**Activity**
Gather all lines in the entries below that include the word "Arrêté".

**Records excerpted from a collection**

_____

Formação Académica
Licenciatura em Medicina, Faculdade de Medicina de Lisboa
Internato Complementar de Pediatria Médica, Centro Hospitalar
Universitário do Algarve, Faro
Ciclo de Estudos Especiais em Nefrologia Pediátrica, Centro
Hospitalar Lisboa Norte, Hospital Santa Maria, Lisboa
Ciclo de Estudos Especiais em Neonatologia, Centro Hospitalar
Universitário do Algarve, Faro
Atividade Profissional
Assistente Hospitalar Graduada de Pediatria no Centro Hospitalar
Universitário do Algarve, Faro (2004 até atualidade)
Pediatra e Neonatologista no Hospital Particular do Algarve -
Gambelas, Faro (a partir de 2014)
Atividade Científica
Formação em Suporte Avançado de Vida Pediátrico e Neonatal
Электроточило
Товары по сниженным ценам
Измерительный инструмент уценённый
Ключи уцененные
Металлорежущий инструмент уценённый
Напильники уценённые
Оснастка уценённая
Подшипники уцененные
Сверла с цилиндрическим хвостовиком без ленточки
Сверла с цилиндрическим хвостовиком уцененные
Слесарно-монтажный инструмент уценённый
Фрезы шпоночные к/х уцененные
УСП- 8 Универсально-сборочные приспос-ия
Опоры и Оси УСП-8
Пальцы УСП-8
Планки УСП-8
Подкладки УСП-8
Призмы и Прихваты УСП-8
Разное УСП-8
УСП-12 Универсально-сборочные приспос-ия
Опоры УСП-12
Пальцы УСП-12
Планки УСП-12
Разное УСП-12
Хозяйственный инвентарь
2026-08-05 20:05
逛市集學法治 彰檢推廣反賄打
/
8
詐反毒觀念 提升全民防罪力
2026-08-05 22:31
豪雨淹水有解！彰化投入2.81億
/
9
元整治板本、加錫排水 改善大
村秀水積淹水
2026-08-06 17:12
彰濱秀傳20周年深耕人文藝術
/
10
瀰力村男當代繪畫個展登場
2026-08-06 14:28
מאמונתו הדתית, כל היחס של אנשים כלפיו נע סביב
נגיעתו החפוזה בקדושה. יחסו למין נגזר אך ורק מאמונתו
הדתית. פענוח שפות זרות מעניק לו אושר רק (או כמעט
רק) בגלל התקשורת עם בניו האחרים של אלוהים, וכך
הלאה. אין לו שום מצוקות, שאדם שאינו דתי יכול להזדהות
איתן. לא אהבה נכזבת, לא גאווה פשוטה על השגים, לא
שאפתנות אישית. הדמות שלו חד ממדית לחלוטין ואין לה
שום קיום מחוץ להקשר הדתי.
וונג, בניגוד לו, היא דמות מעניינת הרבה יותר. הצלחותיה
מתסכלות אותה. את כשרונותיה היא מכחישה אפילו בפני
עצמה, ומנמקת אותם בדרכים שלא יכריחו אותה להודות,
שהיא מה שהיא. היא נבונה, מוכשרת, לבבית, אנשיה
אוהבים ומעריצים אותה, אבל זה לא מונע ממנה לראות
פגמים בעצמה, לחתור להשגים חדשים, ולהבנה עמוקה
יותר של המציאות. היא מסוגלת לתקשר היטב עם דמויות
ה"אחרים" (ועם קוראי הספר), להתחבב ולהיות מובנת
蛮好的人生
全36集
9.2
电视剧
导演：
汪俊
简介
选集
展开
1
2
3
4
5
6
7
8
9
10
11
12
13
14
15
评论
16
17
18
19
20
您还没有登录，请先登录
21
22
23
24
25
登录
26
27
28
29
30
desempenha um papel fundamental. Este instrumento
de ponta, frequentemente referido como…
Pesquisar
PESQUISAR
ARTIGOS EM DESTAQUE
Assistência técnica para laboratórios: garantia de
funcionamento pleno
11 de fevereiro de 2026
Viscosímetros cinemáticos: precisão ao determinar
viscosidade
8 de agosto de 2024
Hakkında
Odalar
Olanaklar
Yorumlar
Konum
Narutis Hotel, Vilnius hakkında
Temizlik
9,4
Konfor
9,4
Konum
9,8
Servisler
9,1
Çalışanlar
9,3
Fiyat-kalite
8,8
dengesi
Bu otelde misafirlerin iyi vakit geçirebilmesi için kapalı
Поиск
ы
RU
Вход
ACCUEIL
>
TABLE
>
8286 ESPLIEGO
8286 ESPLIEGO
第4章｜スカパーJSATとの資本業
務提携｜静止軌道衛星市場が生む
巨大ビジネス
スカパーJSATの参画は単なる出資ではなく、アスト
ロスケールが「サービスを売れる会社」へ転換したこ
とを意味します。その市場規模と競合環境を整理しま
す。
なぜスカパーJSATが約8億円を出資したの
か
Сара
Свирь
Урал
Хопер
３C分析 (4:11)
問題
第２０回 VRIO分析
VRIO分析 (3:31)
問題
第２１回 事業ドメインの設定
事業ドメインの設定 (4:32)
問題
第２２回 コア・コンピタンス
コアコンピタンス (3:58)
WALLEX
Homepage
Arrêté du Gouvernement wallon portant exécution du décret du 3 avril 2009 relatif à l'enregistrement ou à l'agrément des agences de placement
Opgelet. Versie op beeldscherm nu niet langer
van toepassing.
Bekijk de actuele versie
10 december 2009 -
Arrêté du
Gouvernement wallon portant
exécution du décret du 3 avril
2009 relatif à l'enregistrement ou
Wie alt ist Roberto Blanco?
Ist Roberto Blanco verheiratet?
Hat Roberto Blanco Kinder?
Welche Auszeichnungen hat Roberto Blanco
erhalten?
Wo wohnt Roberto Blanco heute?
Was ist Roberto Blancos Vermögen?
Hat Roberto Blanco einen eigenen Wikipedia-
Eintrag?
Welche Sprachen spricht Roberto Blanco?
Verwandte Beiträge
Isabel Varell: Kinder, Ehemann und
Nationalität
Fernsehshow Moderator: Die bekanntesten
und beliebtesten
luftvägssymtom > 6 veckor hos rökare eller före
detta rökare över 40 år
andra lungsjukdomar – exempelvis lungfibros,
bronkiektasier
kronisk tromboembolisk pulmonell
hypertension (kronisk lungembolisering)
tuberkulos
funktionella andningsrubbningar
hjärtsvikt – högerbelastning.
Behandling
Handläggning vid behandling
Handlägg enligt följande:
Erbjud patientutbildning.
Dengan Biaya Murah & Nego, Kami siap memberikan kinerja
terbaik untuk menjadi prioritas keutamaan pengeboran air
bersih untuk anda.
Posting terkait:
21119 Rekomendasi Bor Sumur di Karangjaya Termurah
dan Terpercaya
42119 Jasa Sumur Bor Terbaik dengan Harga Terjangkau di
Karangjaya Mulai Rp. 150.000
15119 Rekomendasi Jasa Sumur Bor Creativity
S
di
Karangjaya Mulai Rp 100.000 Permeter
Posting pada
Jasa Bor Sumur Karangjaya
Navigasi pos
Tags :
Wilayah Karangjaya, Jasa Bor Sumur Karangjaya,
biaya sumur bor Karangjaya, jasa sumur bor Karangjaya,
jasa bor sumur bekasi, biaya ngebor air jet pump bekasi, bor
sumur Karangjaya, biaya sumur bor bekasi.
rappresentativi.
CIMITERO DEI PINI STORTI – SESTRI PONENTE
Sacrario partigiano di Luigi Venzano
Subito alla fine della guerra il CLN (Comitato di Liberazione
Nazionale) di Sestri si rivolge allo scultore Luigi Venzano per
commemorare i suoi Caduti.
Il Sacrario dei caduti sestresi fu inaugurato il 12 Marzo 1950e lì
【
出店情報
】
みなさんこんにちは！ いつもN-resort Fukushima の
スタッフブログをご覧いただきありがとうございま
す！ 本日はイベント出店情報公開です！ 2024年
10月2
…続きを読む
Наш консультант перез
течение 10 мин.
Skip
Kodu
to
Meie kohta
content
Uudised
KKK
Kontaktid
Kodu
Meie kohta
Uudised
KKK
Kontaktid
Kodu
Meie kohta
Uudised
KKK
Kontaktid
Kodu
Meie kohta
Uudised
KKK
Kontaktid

_____

**Result below**
Arrêté du Gouvernement wallon portant exécution du décret du 3 avril 2009 relatif à l'enregistrement ou à l'agrément des agences de placement
Arrêté du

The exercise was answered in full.